Found this print at Target over the weekend! #TargetForTheWin

This week has been a world wind. Lunches with some wonderful women and one amazing email later, makes me truly thankful for this ride.

Last week I expressed my frustration with the ride and being still. I did promise to give it my best shot though. Funny thing is, when you actually hunker down and get serious, things happen.

It’s on God’s time.

Over the course of the last few months I have changed my outlook, my perspective on life. It’s been AMAZING and has created a cascading affect on everything in my personal life, motherhood especially. This is something I will talk about more in upcoming posts, but for now I will just focus on the present. June – my month to be still and everything that has happened this week.

My week began with giggling girls and fun adventures. Library story time and nature walks, just to name a few. Then a mid-week lunch with a dear friend, whom my girls lovingly refer to as Aunt. She broke up the seriousness of my thoughts with some lighthearted laughter. Obliged my oldest with some SnapChat fun and got the little one to warm up a bit. Sometimes what we need most is to put our thoughts away for a time and just enjoy the moment. Thank you my dear, sweet friend!

Thursday met with an e-mail I had been anxiously awaiting. I was stunned to see it in my inbox. It took me a moment, but I dived right in! The e-mail was EVERYTHING I needed to hear. Funny how that works right!? She talked about the three phases of entrepreneurship- Enlightenment, Info Dumping, and Clarity.
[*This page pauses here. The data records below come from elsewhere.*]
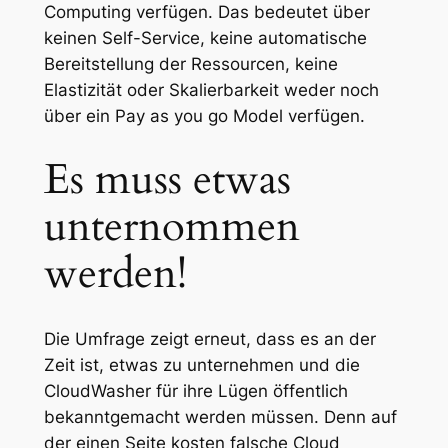
Computing verfügen. Das bedeutet über
keinen Self-Service, keine automatische
Bereitstellung der Ressourcen, keine
Elastizität oder Skalierbarkeit weder noch
über ein Pay as you go Model verfügen.
Es muss etwas
unternommen
werden!
Die Umfrage zeigt erneut, dass es an der
Zeit ist, etwas zu unternehmen und die
CloudWasher für ihre Lügen öffentlich
bekanntgemacht werden müssen. Denn auf
der einen Seite kosten falsche Cloud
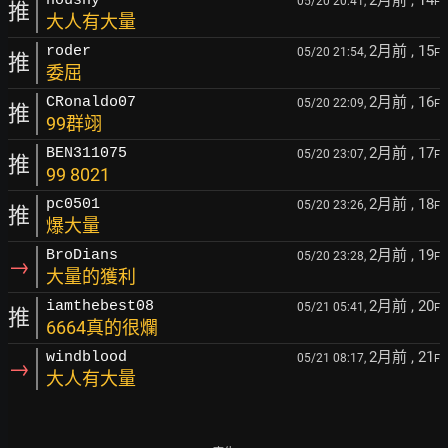
2月前
, 14
housny
05/20 20:41,
F
推
大人有大量
2月前
, 15
roder
05/20 21:54,
F
推
委屈
2月前
, 16
CRonaldo07
05/20 22:09,
F
推
99群翊
2月前
, 17
BEN311075
05/20 23:07,
F
推
99 8021
2月前
, 18
pc0501
05/20 23:26,
F
推
爆大量
2月前
, 19
BroDians
05/20 23:28,
F
→
大量的獲利
2月前
, 20
iamthebest08
05/21 05:41,
F
推
6664真的很爛
2月前
, 21
windblood
05/21 08:17,
F
→
大人有大量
As she expressed, I am definitely in the Enlightenment and Info Dumping phases. I am reading and listening to everything I can get my hands on. It’s as if my soul has been awakened and I am searching for my purpose, my passion. It is difficult to describe, but I’ll try. It’s like looking at a dim screen with dull colors. The more I listen and read, the more the screen brightens and the colors become vibrant. The sky is not the limit, there is no limit to what I can accomplish.

“Be still and know that I am God.” -Psalm 46:10

Friday came and I found myself driving more than an hour to have lunch with some wonderful women I only get to see a few times a year. I took this opportunity to talk with God. First thanking him for this amazing life. Then telling him I am working on Being Still, but that it’s a lot harder than I thought it would. I told him about the questions I was still pondering and my quest for answers. I also acknowledged that I knew these answers would come on his time and I would continue making an effort to focus on the ride.

God’s Presences.

During lunch I was speaking to these lovely ladies, telling them everything about my journey. It was as if God was speaking through them, telling me exactly what I needed to hear. I see a possible destination in site. The path is much clearer now. It’s going to take a lot of effort and hard work, but I will get there.

For now, I am going to sit back and enjoy the ride!